Perspectives

Too big to stand: Why China’s property sector was riding for a fall

The collapse of China’s massive housebuilding industry was caused by a system that allowed large companies to crush their smaller competitors (Minipig5188/Dreamstime)
Academics at Michigan University argue that China’s property-sector woes may have causes beyond the overambition of developers and the government’s actions to limit the ballooning debt in the sector.

Led by Lan Deng, professor of planning at the university, the research looked at how the structure of China’s housebuilding industry changed between the early 2000s and 2018.

It found that the industry became dominated by a small number of large firms who used their ability to access debt and land at low cost to create an oligarchic market.

The fact that the major companies followed the same high-risk, high-growth business strategy meant they were all vulnerable to an economic shock.

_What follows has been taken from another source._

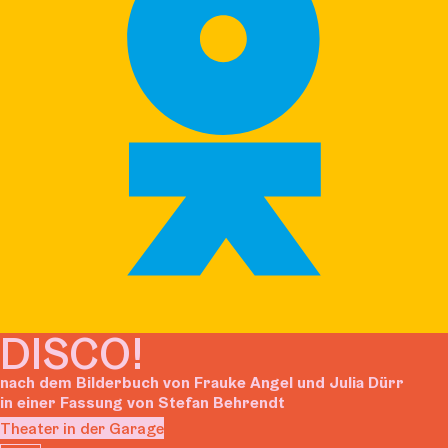
DISCO!
nach dem Bilderbuch von Frauke Angel und Julia Dürr
in einer Fassung von Stefan Behrendt
Theater in der Garage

In the event, the default of Evergrande in 2021, set off a progressive collapse in its rivals and led to China’s continuing property crisis.

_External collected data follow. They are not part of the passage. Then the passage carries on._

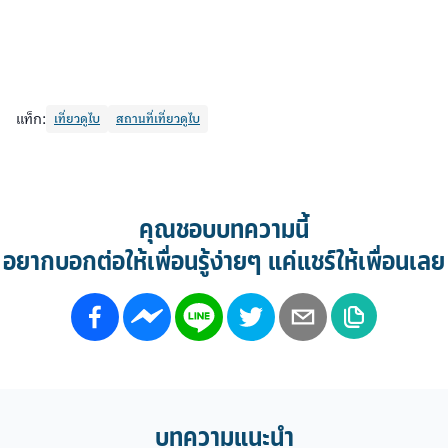
แท็ก:
เที่ยวดูไบ
สถานที่เที่ยวดูไบ
คุณชอบบทความนี้
อยากบอกต่อให้เพื่อนรู้ง่ายๆ แค่แชร์ให้เพื่อนเลย
บทความแนะนำ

Published in the journal Housing Studies, the paper found that there were about 10,000 registered developers in China, but that the top five accounted for 30% of domestic housing supply in 2018, compared with 13% in the much smaller US market.

Evergrande, which once built as much as 72 million sq m of property in a year, filed for bankruptcy protection in August 2023.

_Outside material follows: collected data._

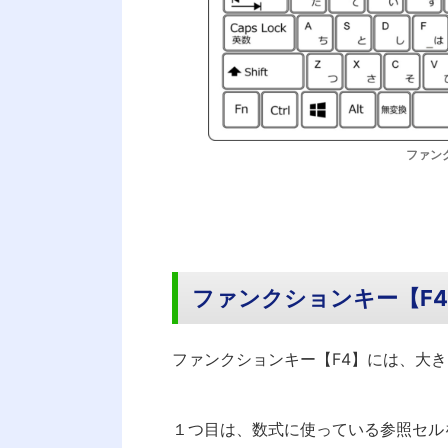
ファン
ファンクションキー【F
ファンクションキー【F4】には、大
１つ目は、数式に使っている参照セル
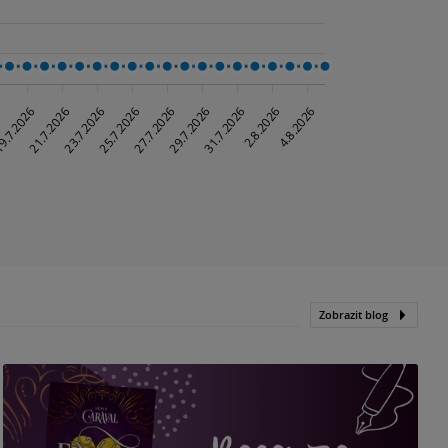
Zobrazit blog
„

Country Garden, whose annual housing production was about twice the size of Evergrande’s, followed suit two months later.

‘Three red lines’

The collapses were precipitated by government concern over the disproportionate role these companies were playing in the national economy, and the extent of their debt.

The scale of the collapse: International Monetary Fund figures show that starts in China’s property market have fallen by about half between 2018 and 2023

It brought in the “three red lines” rules in 2020, which put a sudden end to the high-leverage, high-turnover, high-profit business model.

This led to a default on dollar bonds issued in Hong Kong and yuan-denominated bonds in mainland China.

The developers were particularly vulnerable because of their use of buyers’ down payment and mortgage loans. These were transferred to the companies during the development process and used as development capital.

Again, the size of the developers created a snowball effect, because buyers believed their deposits would be safer if given to a big, well-established company.

Another factor was the use of land auctions. In China, state land is sold to the highest bidder, and the large developers always had the resources to outbid smaller rivals.

China Daily notes that the property sector remains critical for the Chinese economy.

It points out that, even after the collapse of the two largest companies, it still contributes 20% of fiscal revenue, stores 70% of household wealth, generates 24% of GDP and accounts for 25% of bank loans.